[Opening Excerpted passage section]

For image tattooing on Windows VMs, set up a custom registry. Add all required information to this registry path as key-value pairs. On Linux VMs, enter image tattooing data into environment variables or a file. Put the file in the /etc/ folder, where it doesn't conflict with developer work or applications. If you'd like to use Azure Policy to track the tattooing data or report on it, store each piece of data as a unique key-value pair. For information on determining the version of a Marketplace image, see How to find a Marketplace image version.

Validate golden images with automated tests

Generally, you should refresh golden images monthly to stay current with the latest updates and changes in Azure Marketplace images. Use a recurrent testing procedure for this purpose. As part of the image creation process, use an Azure pipeline or other automated workflow for testing. Set up the pipeline to deploy a new VM for running tests before the beginning of each month. The tests should confirm pared images before publishing them for consumption. Automate tests by using a test automation solution or by running commands or batches on the VM.

Common test scenarios include:

  • Validating the VM boot time.
  • Confirming any customization of the image, such as operating system configuration settings or agent deployments.

A failed test should interrupt the process. Repeat the test after addressing the root cause of the problem. If the tests run without problem, automating the testing process reduces the effort that goes into maintaining an evergreen state.

[Closing Excerpted passage section]

Tasks to perform>
1) Answer these questions using the passage on golden images and image tattooing:
(a) On Linux VMs, which folder should hold the image tattooing file?
(b) How often should golden images generally be refreshed?
(c) What should a failed test do?
2) Pick up the passage on golden images and automated testing after its final sentence and write what comes next.

[Opening Source data section]

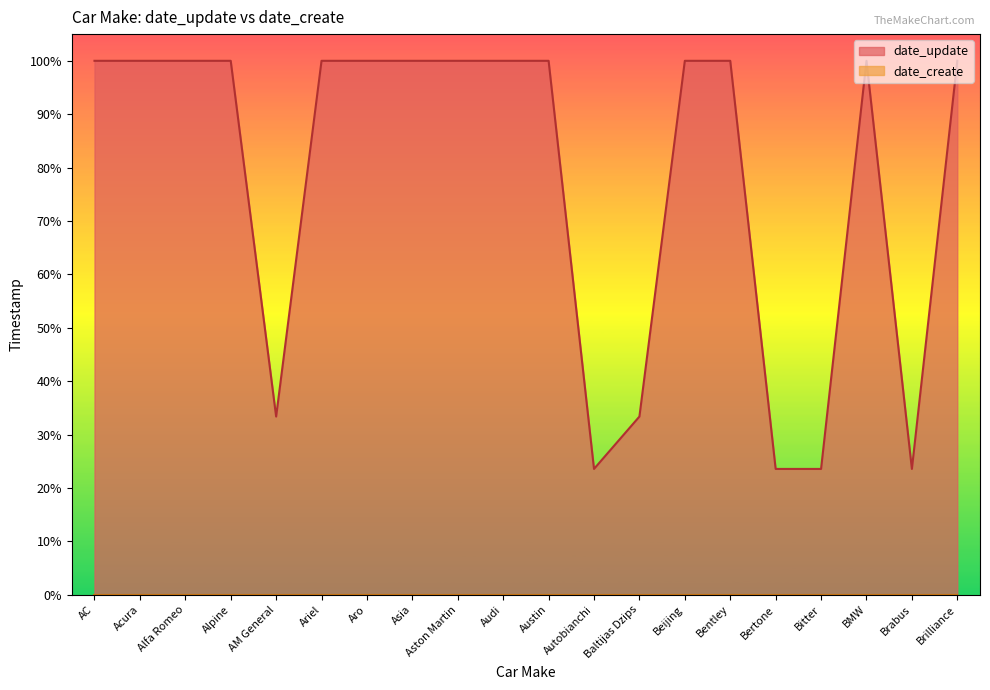

How many lines are shown in the chart?

2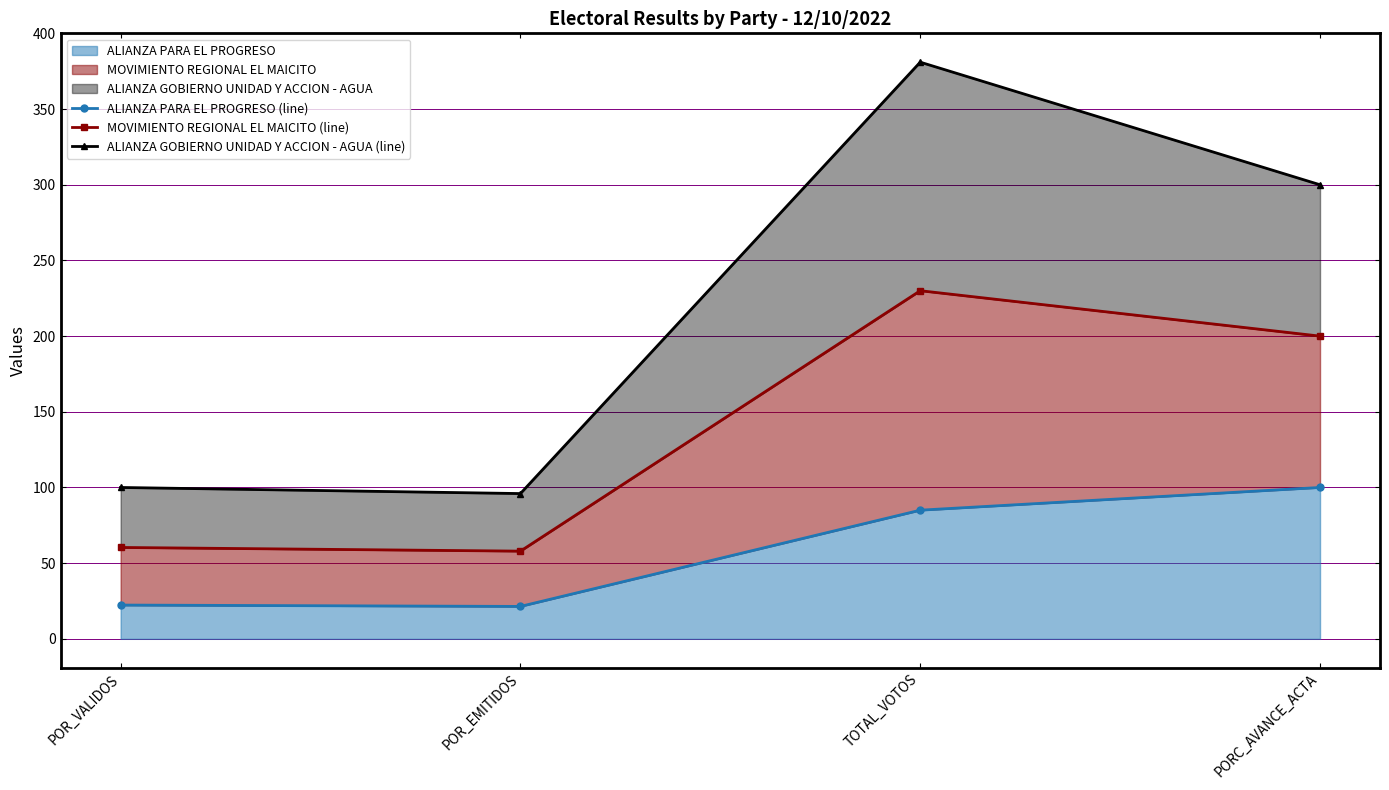

True or false: ALIANZA GOBIERNO UNIDAD Y ACCION - AGUA (line) and ALIANZA PARA EL PROGRESO (line) cross at least once.

False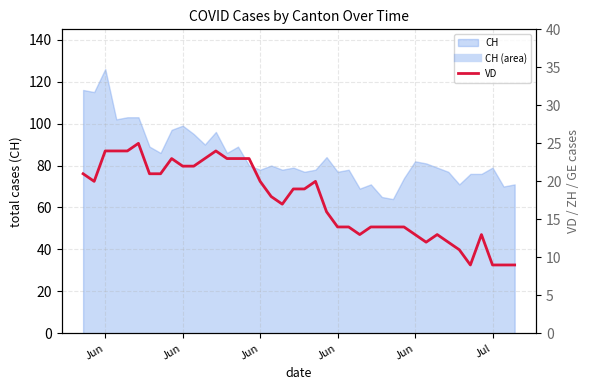

Reading left to right, transcribe all the data shown in this chart.

21	20	24	24	24	25	21	21	23	22	22	23	24	23	23	23	20	18	17	19	19	20	16	14	14	13	14	14	14	14	13	12	13	12	11	9	13	9	9	9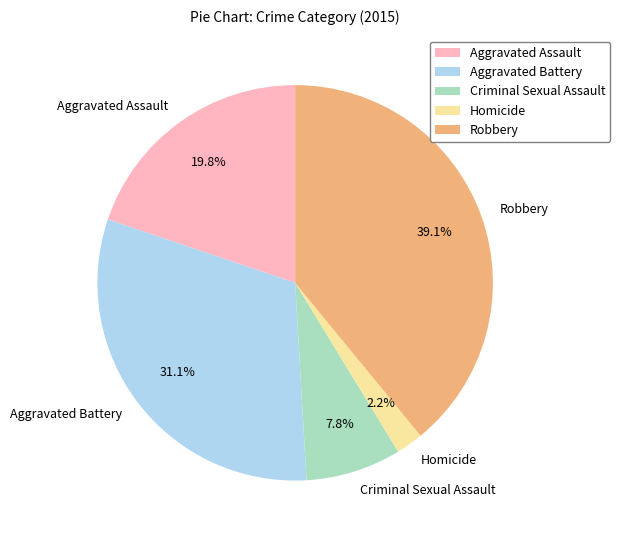

The Robbery slice represents 39% of the pie. True or false?

True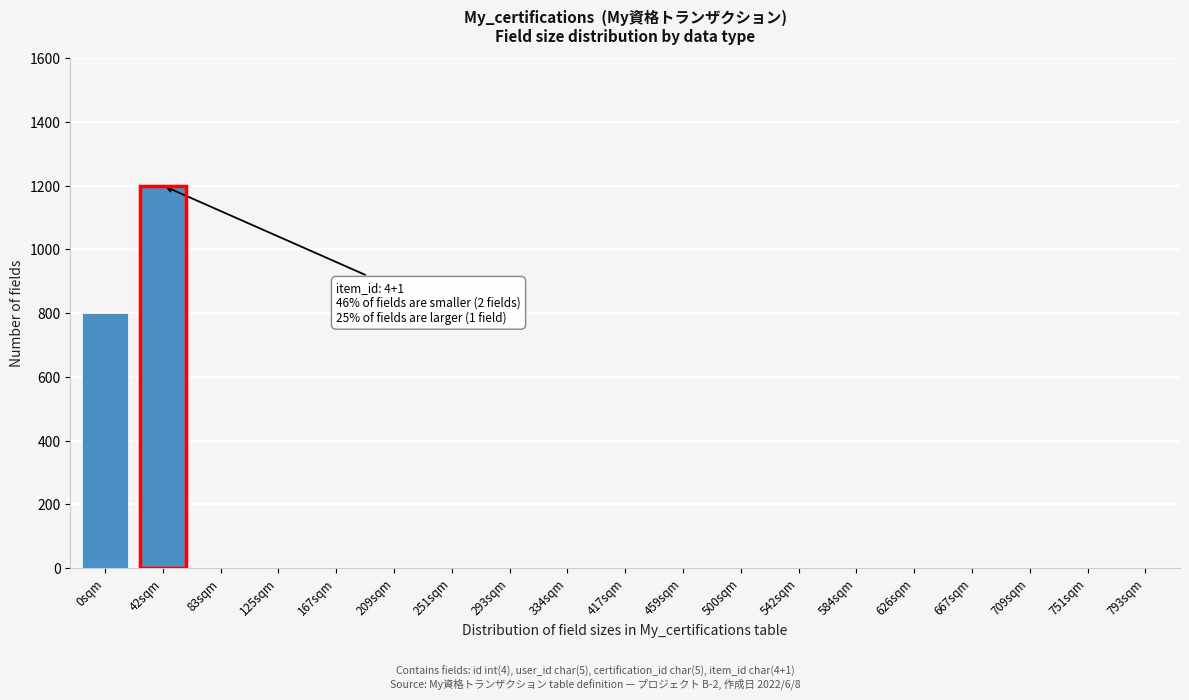

Reading left to right, list all the values displayed in this chart.

0sqm=800	42sqm=1200	83sqm=0	125sqm=0	167sqm=0	209sqm=0	251sqm=0	293sqm=0	334sqm=0	417sqm=0	459sqm=0	500sqm=0	542sqm=0	584sqm=0	626sqm=0	667sqm=0	709sqm=0	751sqm=0	793sqm=0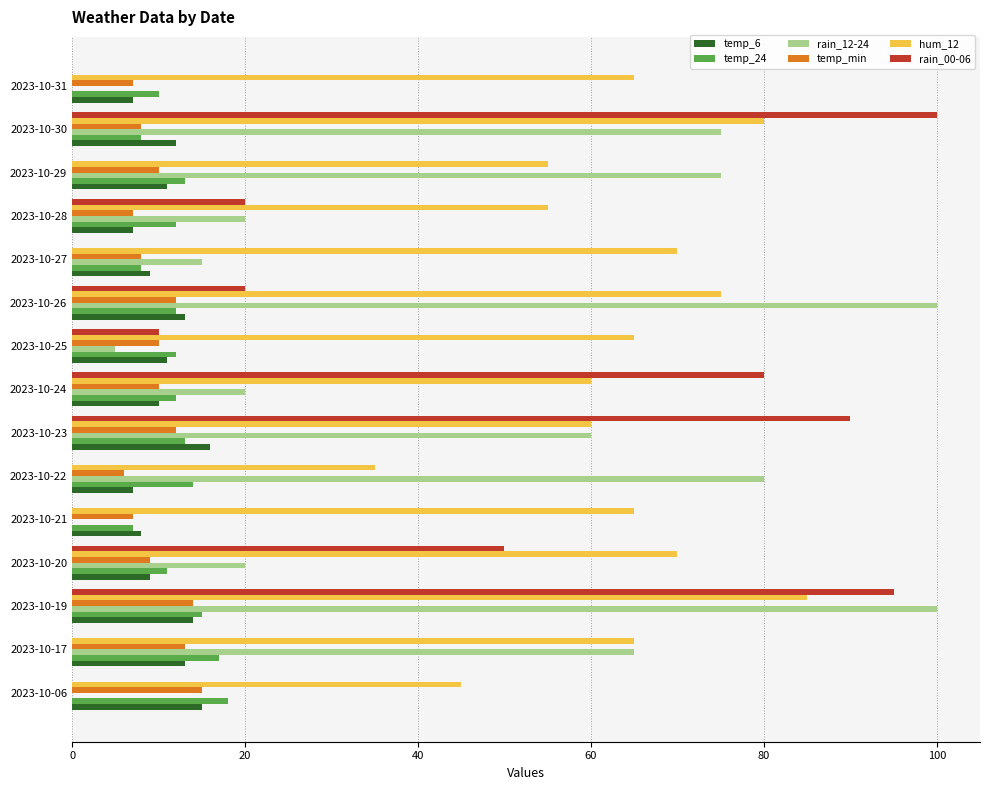

Which category has the highest value in the temp_6 series?

2023-10-23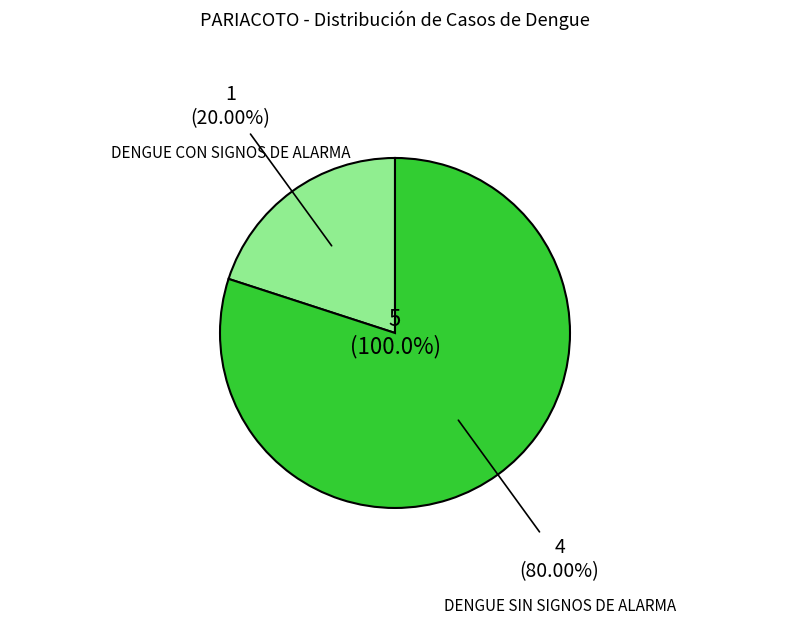

Count the number of slices in the pie.

2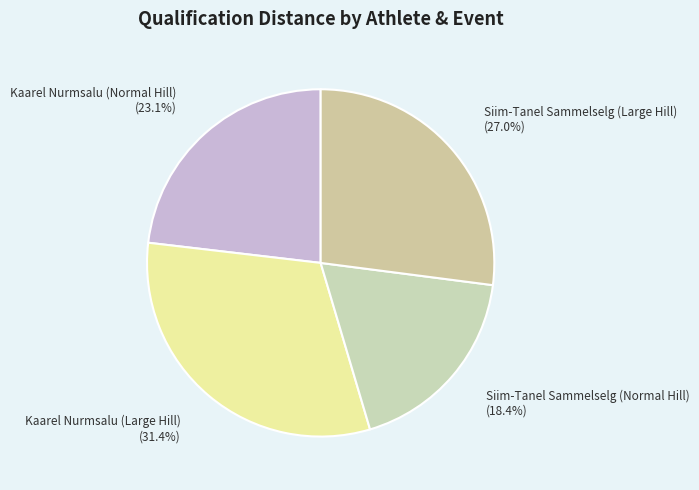

How many slices are in this pie chart?

4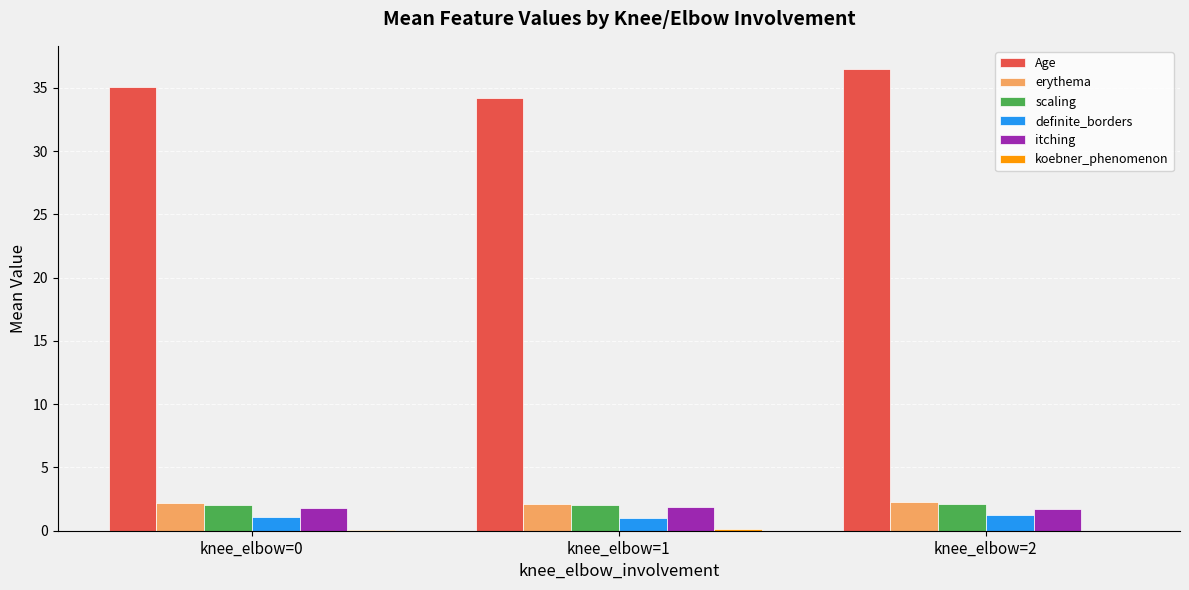

The value of erythema at knee_elbow=0 is 2.2. True or false?

True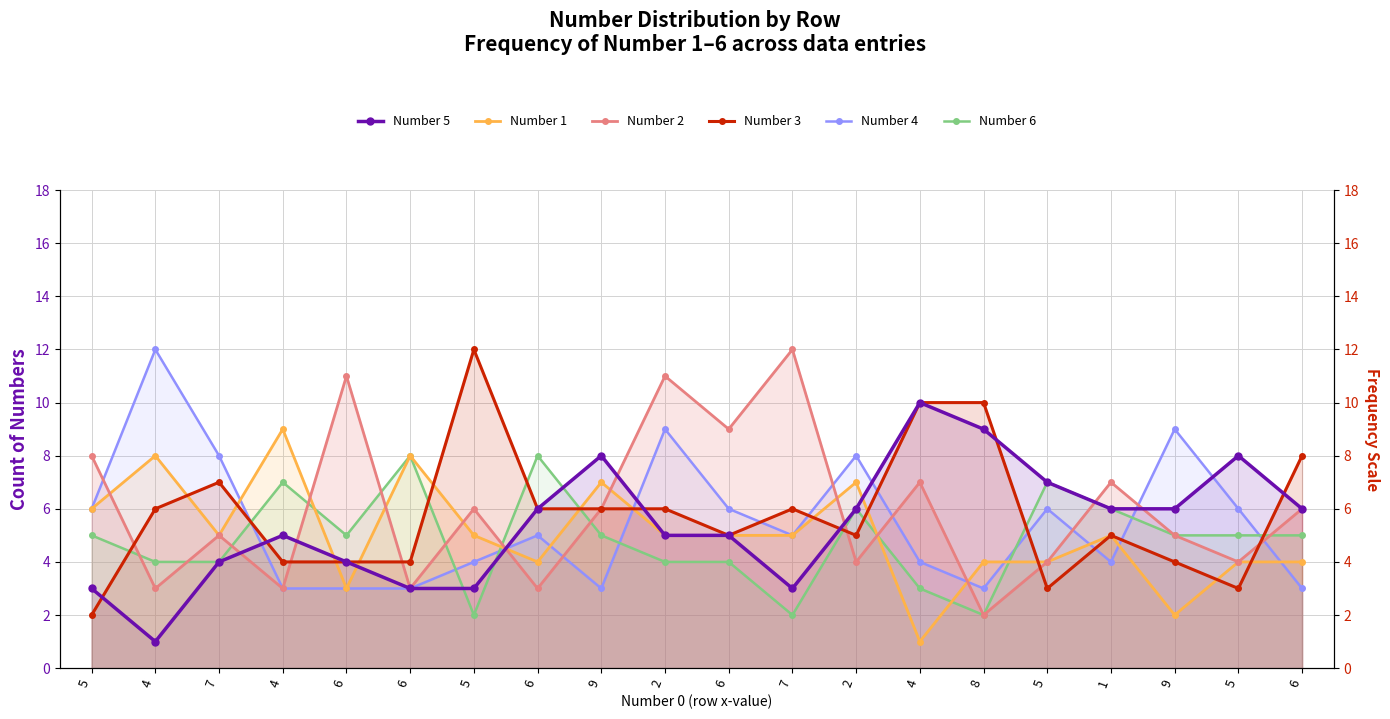

True or false: Number 2 and Number 5 intersect in this chart.

True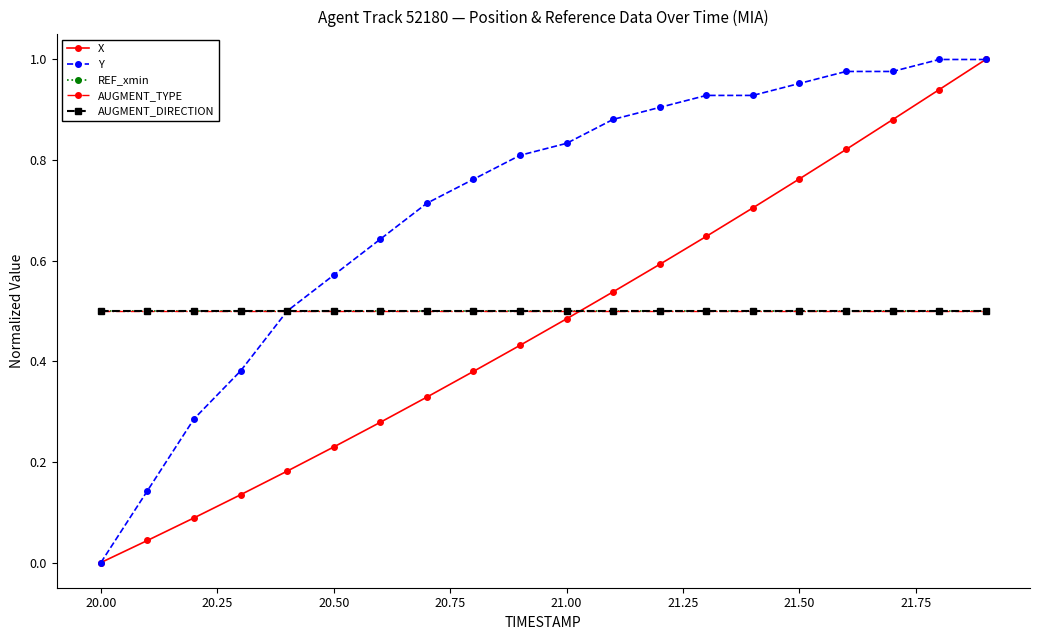

Is this an area chart (filled region under the line)?

No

[Closing Source data section]

Results by task>
1)
(a) The /etc/ folder.
(b) Monthly.
(c) It should interrupt the process.

2)
Publish golden images

Publish final images on Compute Gallery as a managed image or as a virtual hard disk (VHD) that DevOps teams can use. Mark any earlier images as aged. If you haven't set an end-of-life date for an image version in Compute Gallery, you might prefer to discontinue the oldest image. This decision depends on your company's policies.

For information on limits that apply when you use Compute Gallery, see Store and share images in an Azure Compute Gallery.

Another good practice is to publish the latest images across different regions. With Compute Gallery, you can manage the lifecycle and replication of your images across different Azure regions.

For more information on Compute Gallery, see Store and share images in an Azure Compute Gallery.

Refresh golden images

When an image is used for an application, it can be hard to update the underlying operating system image with recent compliance changes. Strict business requirements can complicate the process of refreshing the underlying VM. Refreshing is also complex when the VM is critical to the business.

Because cattle servers are dispensable, you can coordinate with DevOps teams to refresh these servers in a planned maintenance window as a business-as-usual activity.

It's more challenging to refresh pet servers. Discontinuing an image can put applications at risk. In scale-out scenarios, Azure can't find the respective images, resulting in failures.

Consider these guidelines when refreshing pet servers:

Improve visibility

Generally, you should use Azure Policy to manage any control-plane compliance activity. You can also use Azure Policy for:

  • Tracking VM compliance.
  • Installing Azure agents.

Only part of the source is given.